Senate Bill 2 raises the base allocation to the Extraordinary Cost fund next school year from four million dollars to five million dollars and raises that allocation by the index factor (3% or inflation, whichever is less) annually. The Legislature ignores that index factor at will in funding K-12 education, so applying the index factor to the Extraordinary Cost fund is mostly meaningless until we elect legislators who respect the law and education.

Senate Bill 3 creates a twelve-member task force to talk about special education through 2020. This board, like the cost oversight board, does not guarantee representation to any parents of students with disabilities. But, parents or no, since Jim Bolin and his friends elected bloat-fighting Kristi Noem instead of Billie Sutton, this government bloat is surely headed straight for a veto.

6 Comments

  1. Donald Pay

    HB 1001: Is there some reason why the state can’t keep up with the times? Students and teachers are in school every day, yet the state thinks it can take a couple years vacation in providing money to educate students. Really? Why can’t they can’t recalculate this every year?

    SB 1: This just puts politicians more in charge, taking away any flexibility. Legislators like to think this is “strengthening the Legislature,” but generally it means weakening the voice of the public. Smaller districts do have less budgetary flexibility, but I would be willing to bet that larger districts have more students to educate. It’s a tough one to figure out who needs more representation, but it’s NOT the Legislature.

    SB2: What sort of stupidity provides for an index factor less than inflation? I do prefer index factors to thinking that the stupid Legislators have enough short-term memory capacity to remember what they promise from year to year.

    SB 3: Ah, ha. See SB 1. No parents, fewer educators. Who needs these experts when you can dumb down the board with Legislators.

  2. Evan

    Hey, Cory!

    What experience do you have in the Education sector to make your opinion more valid?

    Also, since you are running for representation, what makes you qualified to make decisions that affect a multi-billion dollar enterprise? What have you done outside of blogging politics that would make you qualified?

  3. [Evan, if that’s going to become your schtick, ignoring the topic and turning the discussion to me personally, you’re on the wrong blog. Discussing the bills coming before the Legislature is of far greater public interest than discussing the personal qualities of anyone in this comment section.]

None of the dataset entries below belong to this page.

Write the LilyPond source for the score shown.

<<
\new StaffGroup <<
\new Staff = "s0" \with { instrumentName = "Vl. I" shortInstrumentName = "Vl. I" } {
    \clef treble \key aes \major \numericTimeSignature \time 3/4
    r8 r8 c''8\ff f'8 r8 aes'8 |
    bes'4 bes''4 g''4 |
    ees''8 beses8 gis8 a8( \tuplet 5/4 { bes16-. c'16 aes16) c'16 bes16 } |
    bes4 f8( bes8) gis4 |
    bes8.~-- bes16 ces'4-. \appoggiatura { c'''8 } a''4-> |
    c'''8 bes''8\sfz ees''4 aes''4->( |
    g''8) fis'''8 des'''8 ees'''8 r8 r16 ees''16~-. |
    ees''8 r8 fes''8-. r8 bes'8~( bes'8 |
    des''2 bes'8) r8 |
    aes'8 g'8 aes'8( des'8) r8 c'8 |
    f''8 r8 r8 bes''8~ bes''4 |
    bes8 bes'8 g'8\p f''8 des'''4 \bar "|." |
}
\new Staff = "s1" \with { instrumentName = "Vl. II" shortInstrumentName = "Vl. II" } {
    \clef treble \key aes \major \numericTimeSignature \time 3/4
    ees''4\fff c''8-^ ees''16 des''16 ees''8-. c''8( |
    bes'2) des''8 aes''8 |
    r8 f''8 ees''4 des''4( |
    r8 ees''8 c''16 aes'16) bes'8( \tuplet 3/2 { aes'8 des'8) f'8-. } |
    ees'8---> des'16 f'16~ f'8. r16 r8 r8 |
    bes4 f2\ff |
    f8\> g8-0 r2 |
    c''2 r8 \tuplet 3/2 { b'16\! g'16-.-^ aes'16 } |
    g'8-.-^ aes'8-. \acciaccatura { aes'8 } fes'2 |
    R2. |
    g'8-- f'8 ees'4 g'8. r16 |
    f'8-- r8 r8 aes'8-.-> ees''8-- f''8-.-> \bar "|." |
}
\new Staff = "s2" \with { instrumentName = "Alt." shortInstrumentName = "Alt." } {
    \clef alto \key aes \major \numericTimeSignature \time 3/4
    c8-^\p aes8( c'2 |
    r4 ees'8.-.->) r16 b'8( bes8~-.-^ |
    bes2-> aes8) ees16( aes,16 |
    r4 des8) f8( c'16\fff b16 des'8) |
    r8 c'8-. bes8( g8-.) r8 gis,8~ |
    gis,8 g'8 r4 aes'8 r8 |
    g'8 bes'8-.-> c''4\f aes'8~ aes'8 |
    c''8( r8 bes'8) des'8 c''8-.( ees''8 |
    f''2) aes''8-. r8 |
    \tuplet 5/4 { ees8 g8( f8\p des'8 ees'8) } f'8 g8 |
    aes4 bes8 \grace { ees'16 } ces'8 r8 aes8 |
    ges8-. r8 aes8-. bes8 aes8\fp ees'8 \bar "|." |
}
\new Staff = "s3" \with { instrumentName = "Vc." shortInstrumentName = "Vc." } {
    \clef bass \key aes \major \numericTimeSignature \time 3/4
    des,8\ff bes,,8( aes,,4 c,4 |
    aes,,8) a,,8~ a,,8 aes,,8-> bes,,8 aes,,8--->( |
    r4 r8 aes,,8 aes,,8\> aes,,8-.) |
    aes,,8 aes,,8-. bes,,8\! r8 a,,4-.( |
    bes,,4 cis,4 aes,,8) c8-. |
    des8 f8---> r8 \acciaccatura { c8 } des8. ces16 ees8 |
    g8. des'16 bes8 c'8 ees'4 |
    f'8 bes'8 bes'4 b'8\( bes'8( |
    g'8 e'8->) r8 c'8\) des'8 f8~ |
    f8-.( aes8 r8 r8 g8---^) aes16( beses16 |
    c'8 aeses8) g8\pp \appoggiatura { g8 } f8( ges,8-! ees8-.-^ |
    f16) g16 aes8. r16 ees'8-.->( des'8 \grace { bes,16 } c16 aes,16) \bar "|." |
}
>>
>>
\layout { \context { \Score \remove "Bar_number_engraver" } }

  4. Donald, you ask a really good question. Why would HB 1001 stop at two years? Why not recalculate the cost of serving special kids every year? Call the schools, get the data, compile a table, and provide the Legislature with the most up-to-date info possible to support budgetary decisions?

  5. bearcreekbat

    Cory, Thank you!

  6. Getting reports from every school every year about actual costs could really improve the current lazy index-factor adjustment. Go to the special ed directors and get price lists for essential software, textbooks, classroom equipment, and other resources necessary to provide services for students with various disabilities. Get some real counts of staff time spent to provide those services. Compare school to school: maybe there are some schools finding better software at better prices or finding ways to provide the same level of service with less overhead. Instead of just pulling a number out of thin air (CPI or 3%, whichever is lower, an arbitrary choice divorced from the actual and specific costs of providing educational services), we could do some serious evidence-based budgeting…

    …and we can collect that evidence all the more effectively with more educators on the oversight board, more people involved directly in education, and fewer legislators. Let the Department of Education and the school districts compile the data and make recommendations; let the legislators make the higher-level budget decisions based on that informed input.